Если вызвать колебания сгустка в одной точке, взаимодействия распространятся быстрее скорости света, проникающего сквозь сгусток, что противоречит специальной теории относительности и создает всевозможные временные парадоксы. Таким образом, «нелокальные теории поля», основанные на идее сгустков, считались непосильной задачей. Многие физики утверждали, что лишь локальная теория поля, построеннная на концепции точечных частиц, может быть последовательной. А нелокальные теории поля неизбежно противоречат теории относительности.
Второй довод выглядел еще убедительнее. Модель Венециано обладала множеством чудесных свойств (в том числе так называемой дуальностью), прежде никогда не виданных в теории поля. Несколькими годами ранее Ричард Фейнман изложил «правила», которым должна подчиняться любая теория поля. Однако правила Фейнмана представляли собой прямое нарушение принципа дуальности. В итоге многие специалисты по теории струн пришли к убеждению, что струнная теория поля невозможна по той причине, что она неизбежно нарушает свойства модели Венециано. Они утверждали, что теория струн занимает особое положение в физике, поскольку ее нельзя преобразовать в теорию поля.
Над этой сложной, но важной задачей я работал вместе с Кейдзи Киккава. Шаг за шагом мы разрабатывали свою теорию поля, точно так же, как наши предшественники строили теории поля для других взаимодействий. По примеру Фарадея мы вводили поле в каждой точке пространства-времени. Но для струнной теории поля нам пришлось обобщать концепцию Фарадея и принять поле, определенное для всех возможных конфигураций струны, колеблющейся в пространстве-времени.
На втором этапе требовалось составить уравнения поля, которым подчиняется струна. С уравнением поля для одной струны, перемещающейся в пространстве-времени, проблем не было. Как и следовало ожидать, наши уравнения поля дали бесконечный ряд струнных резонансов, каждый соответствовал некой субатомной частице. Затем мы обнаружили, что на возражения Юкавы и Гейзенберга можно было ответить с помощью струнной теории поля. Когда мы вызывали колебания струны, они распространялись по струне со скоростью меньшей, чем скорость света.

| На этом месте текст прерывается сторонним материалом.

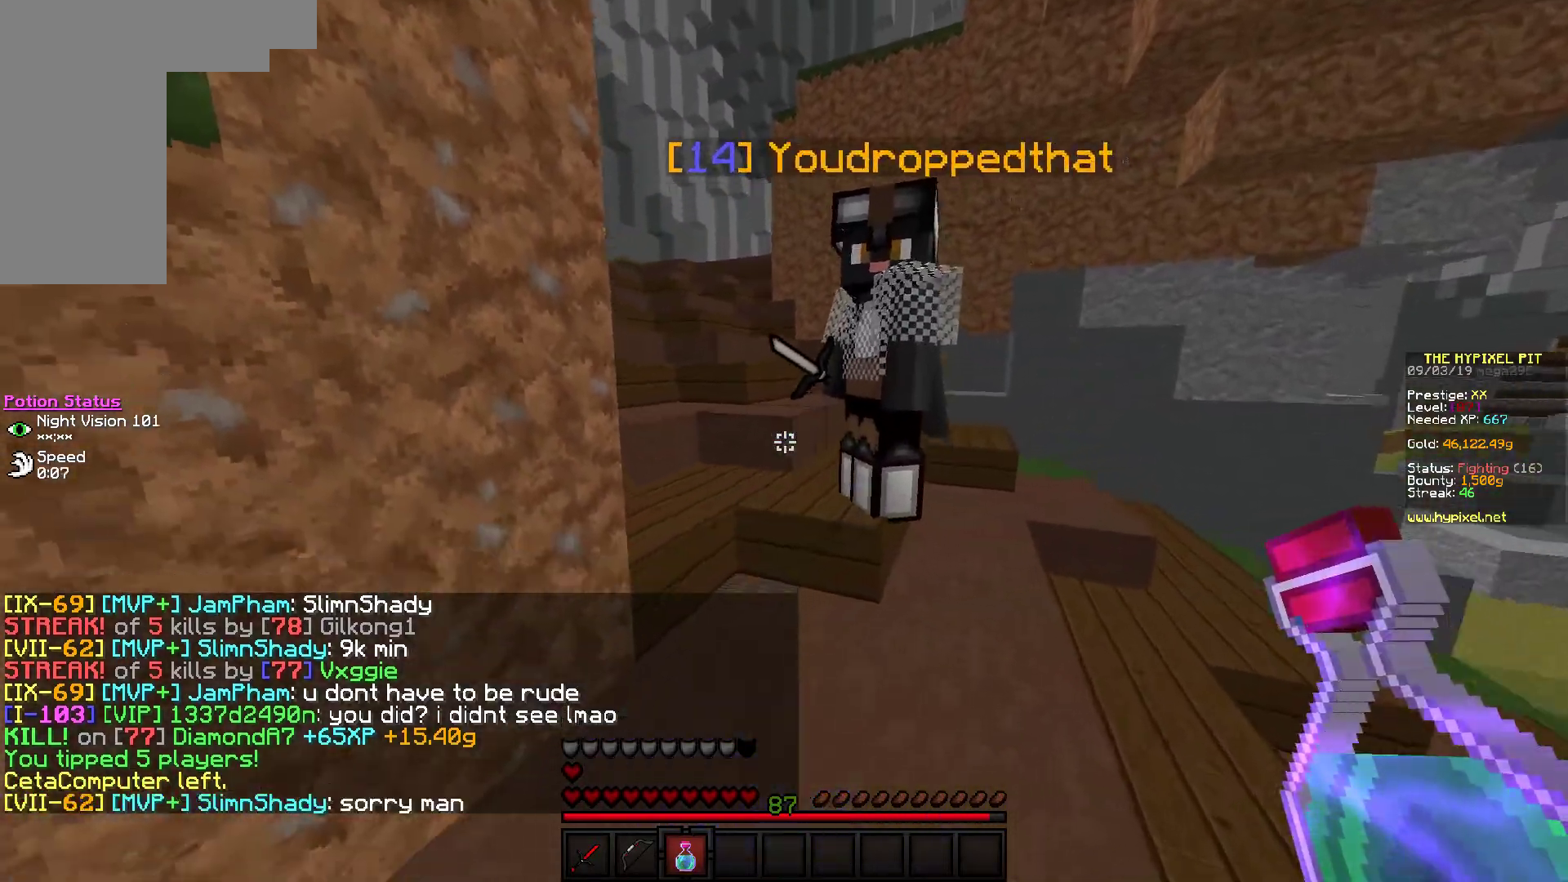
{"keys": [], "mouse": [], "events": [[250, "d", "up"], [350, "mouse_right", "up"]]}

Но скоро мы зашли в тупик. При попытке ввести взаимодействующие струны мы не могли корректно воспроизвести амплитуду Венециано. Дуальность и счет кривых, приведенный Фейнманом для любой теории поля, находились в состоянии прямого конфликта. Как и полагали критики, некорректными оказались диаграммы Фейнмана. Этот результат обескураживал. Все говорило о том, что теория поля, последний век служившая фундаментом для физики, принципиально несовместима с теорией струн.
Помню, как я, разочарованный, до поздней ночи ломал голову над этой задачей. Несколько часов подряд я методично проверял возможные альтернативные решения. И неизменно приходил к выводу, что они противоречат дуальности. Тогда я вспомнил слова Шерлока Холмса, обращенные к Ватсону в повести Артура Конан Дойля «Знак четырех»: «Сколько раз я говорил вам: если отбросить невозможное, то, что останется, пусть даже самое невероятное , и будет истиной». Ободренный этой мыслью, я отбросил все невозможные альтернативы. Оставалось одно невероятное решение: игнорировать свойства формулы Венециано-Судзуки. Часа в три ночи меня вдруг осенило. Я понял, что физики упустили из виду очевидное решение: формулу Венециано-Судзуки можно разделить на две части. Тогда каждая часть соответствует одной из диаграмм Фейнмана, каждая часть опровергает дуальность, но итог соответствует свойствам теории поля.
Я поспешно взял бумагу и погрузился в расчеты. Следующие пять часов я провел проверяя и перепроверяя вычисления по всем возможным направлениям. Вывод оказался однозначным: теория поля действительно опровергает дуальность, как и следовало ожидать, тем не менее она приемлема, так как в конечном итоге воспроизводит формулу Венециано-Судзуки.
Задача была почти решена. Оставалась лишь одна диаграмма Фейнмана, соответствующая столкновению четырех струн. В том году я читал вводный курс электричества и магнетизма студентам Городского университета Нью-Йорка, и мы с ними изучали силовые линии Фарадея. Я предлагал студентам нарисовать силовые линии вокруг зарядов различной конфигурации, повторяя действия, которые первым проделал Фарадей в XIX в. Внезапно до меня дошло: волнистые линии, которые я просил нарисовать студентов, имеют ту же топологическую структуру, что и столкновение струн. Таким образом, рассматривая заряды в студенческой лаборатории, я нашел точную конфигурацию для столкновения четырех струн.